UVa Field Hockey Back at Full Strength
By Jeff White (jwhite@virginia.edu)
CHARLOTTESVILLE – Olympians Paige Selenski and Michelle Vittese are back, and so, it appears, is the University of Virginia field hockey team.
Selenski and Vittese withdrew from the University in 2011-12 to focus on their bids to make the U.S. Olympic team, a decision that paid off for them. Both made the team and competed in London this summer.
“It was awesome,” Selenski said. “It was a once-in-a-lifetime opportunity.”
Without their two best players, the Cavaliers struggled in 2011. After advancing to the NCAA semifinals in 2009 and ’10, Virginia finished 8-12 last year. Not since 2005 had the Wahoos failed to earn an invitation to the NCAA tournament.
“That was a really tough season, mentally and physically,” junior Elly Buckley recalled. “We had so many tough games.”
Selenski, a forward, and Vittese, a midfielder, received a warm greeting when they rejoined the team this month after returning from London.
“We’re all such close friends,” Buckley said. “They do so much on the field and off the field, so it’s awesome.”
Neither fifth-year senior took part in preseason practice, and Selenski and Vittese weren’t cleared to play until Virginia’s second game, a 3-2 loss at No. 9 Penn State. In eighth-ranked UVa’s home opener, though, their impact was enormous.
Selenski had three goals and two assists Wednesday evening in a 6-1 rout of Richmond before a University Hall Turf Field crowd that included members of Virginia’s football, wrestling, men’s basketball and women’s basketball teams.
“We’re going to grow game by game,” said Selenski, a three-time All-American. “The team’s new, and Michelle and I have just been put back into this, and the girls aren’t used to playing with us yet. So it’s going to take a couple games to get back into the groove and really get the feeling of playing with each other again.
“But I think each game we’re growing, and we’re growing minute by minute as a team, and I think that’s really good, and that will good for us going into our season.”
Virginia coach Michele Madison said her other players have to get used to the speed at which Selenski and Vittese play.
“We want the team to catch up with them, not vice versa,” Madison said with a smile.
Against the Spiders (1-1), Sophomore forward Rachel Sumfest and junior midfielders Hadley Bell and Carissa Vittese (Michelle’s sister) added a goal each for the `Hoos (2-1).
“The potential’s there,” Madison said. “We have to work a lot harder. We have to concentrate more. You have to play for 70 minutes. Those are really the goals: to play your game plan for 70 minutes, compete for 70 minutes, work hard for each other for 70 minutes. That’s what we’re trying to build up to do, and it takes a lot of discipline and focus to do that.”

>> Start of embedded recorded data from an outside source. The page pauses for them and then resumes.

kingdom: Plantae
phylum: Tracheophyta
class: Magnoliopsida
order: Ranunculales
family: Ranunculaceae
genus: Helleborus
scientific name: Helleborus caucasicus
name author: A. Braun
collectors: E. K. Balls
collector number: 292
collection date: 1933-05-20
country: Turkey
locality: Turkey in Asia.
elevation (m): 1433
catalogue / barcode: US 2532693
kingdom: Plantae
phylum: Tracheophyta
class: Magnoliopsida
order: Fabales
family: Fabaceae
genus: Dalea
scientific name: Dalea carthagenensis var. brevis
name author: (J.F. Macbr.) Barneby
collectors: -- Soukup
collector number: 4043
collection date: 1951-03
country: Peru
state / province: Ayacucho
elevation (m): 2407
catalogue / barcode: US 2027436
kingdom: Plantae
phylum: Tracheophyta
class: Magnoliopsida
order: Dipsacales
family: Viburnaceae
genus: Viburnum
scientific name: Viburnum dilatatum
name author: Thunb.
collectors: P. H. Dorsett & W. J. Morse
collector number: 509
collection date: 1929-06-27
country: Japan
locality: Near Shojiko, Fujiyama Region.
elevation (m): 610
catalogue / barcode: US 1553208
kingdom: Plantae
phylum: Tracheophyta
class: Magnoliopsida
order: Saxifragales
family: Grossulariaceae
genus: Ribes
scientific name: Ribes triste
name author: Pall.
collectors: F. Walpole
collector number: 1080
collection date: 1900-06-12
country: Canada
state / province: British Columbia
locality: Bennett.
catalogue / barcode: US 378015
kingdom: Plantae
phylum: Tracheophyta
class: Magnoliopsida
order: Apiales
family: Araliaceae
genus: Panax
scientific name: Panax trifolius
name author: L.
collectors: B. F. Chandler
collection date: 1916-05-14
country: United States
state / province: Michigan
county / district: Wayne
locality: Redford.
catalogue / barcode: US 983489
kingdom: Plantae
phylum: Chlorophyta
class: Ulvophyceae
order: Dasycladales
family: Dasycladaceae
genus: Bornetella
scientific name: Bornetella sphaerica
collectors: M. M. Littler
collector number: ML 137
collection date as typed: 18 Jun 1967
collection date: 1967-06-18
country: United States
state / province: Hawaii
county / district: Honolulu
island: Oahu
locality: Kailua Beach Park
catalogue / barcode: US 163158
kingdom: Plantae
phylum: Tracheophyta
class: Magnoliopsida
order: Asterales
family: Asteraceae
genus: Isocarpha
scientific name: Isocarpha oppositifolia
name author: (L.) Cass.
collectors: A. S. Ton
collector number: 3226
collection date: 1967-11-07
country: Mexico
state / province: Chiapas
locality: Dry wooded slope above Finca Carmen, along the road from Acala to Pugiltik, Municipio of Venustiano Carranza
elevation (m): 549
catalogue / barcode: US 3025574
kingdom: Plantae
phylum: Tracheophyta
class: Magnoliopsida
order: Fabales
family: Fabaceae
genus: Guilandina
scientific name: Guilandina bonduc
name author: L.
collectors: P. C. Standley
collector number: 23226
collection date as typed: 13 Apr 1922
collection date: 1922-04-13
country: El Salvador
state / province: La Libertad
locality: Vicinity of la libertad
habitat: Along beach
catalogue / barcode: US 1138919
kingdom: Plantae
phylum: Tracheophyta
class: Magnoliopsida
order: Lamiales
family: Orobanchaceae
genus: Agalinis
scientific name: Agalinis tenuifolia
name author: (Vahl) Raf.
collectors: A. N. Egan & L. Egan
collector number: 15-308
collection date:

Sumfest is among the second-year Cavaliers who, until this season, had not played with Selenski and Vittese. That group also includes midfielders Jess Orrett, Kelsey LeBlanc and Katie Robinson, back Maddie DeCerbo and goalie Jenny Johnstone.
“We know them off the field pretty well, just from coming back and visiting,” Selenski said. “They’re hard workers and they’re good players. We have a lot of skill on this team, so we’ve just got to learn to put it together and just be able to click as a group.”
The Cavaliers’ leading scorer in 2011 was Buckley, an All-ACC selection at forward in each of her first two seasons. She’s now at back, where Virginia’s other starters include her classmate Chloe Pendlebury, who like Buckley is from Australia.
Buckley, Virginia’s second-leading scorer in 2010, has been battling a knee injury, but with help from Pendlebury, she’s adjusting to her new role. Against UR, Buckley had three assists, and Pendlebury had two.
“Any time you have a backfield player that can distribute the ball and find open players in big spaces, it’s a threat,” Madison said. “It helps spread the field out, because [opponents] have to defend that, and then you have more space to do your build-up.”
The home opener was the first of three straight games at the Turf Field for the Cavaliers. Virginia hosts Towson at 3 p.m. Friday and No. 3 Old Dominion at 1 p.m. Sunday.